╔══
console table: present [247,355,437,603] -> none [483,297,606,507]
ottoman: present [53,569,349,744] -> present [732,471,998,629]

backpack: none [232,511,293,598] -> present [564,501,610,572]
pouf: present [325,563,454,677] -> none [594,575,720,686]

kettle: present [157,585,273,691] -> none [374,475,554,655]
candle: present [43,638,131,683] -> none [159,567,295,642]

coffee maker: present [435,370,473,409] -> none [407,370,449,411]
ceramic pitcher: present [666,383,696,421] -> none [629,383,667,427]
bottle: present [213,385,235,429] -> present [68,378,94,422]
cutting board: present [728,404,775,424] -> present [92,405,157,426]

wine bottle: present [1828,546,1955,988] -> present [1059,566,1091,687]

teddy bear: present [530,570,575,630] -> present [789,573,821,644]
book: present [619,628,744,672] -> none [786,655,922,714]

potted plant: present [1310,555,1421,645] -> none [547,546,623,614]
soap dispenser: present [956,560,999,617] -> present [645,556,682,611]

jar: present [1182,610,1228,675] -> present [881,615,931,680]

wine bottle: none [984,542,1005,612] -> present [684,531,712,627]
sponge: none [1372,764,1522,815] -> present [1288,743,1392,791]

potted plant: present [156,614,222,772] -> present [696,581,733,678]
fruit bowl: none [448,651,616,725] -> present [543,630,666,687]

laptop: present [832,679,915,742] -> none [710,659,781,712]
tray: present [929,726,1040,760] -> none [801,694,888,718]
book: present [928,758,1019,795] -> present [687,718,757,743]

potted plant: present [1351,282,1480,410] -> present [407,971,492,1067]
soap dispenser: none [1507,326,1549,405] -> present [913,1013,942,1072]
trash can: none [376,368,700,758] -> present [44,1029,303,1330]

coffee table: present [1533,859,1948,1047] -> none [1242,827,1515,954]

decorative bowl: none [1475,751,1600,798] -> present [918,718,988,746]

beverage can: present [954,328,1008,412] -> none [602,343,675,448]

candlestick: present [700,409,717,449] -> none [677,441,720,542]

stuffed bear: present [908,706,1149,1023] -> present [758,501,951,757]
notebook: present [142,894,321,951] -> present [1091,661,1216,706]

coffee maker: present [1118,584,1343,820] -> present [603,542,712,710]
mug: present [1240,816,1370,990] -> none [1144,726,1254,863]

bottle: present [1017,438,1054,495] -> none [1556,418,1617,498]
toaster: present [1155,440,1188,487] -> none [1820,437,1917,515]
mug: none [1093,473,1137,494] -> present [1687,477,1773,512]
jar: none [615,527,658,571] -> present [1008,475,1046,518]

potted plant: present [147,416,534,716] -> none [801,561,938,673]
╚══
* [JOB ITEM]
I'd like the lines above from the one with "potted plant: present [1351,282,1480,410]" up to and including the one with "beverage can: present" copied exactly, with no other lines.

* [RESULT OF THIS EXERCISE]
potted plant: present [1351,282,1480,410] -> present [407,971,492,1067]
soap dispenser: none [1507,326,1549,405] -> present [913,1013,942,1072]
trash can: none [376,368,700,758] -> present [44,1029,303,1330]

coffee table: present [1533,859,1948,1047] -> none [1242,827,1515,954]

decorative bowl: none [1475,751,1600,798] -> present [918,718,988,746]

beverage can: present [954,328,1008,412] -> none [602,343,675,448]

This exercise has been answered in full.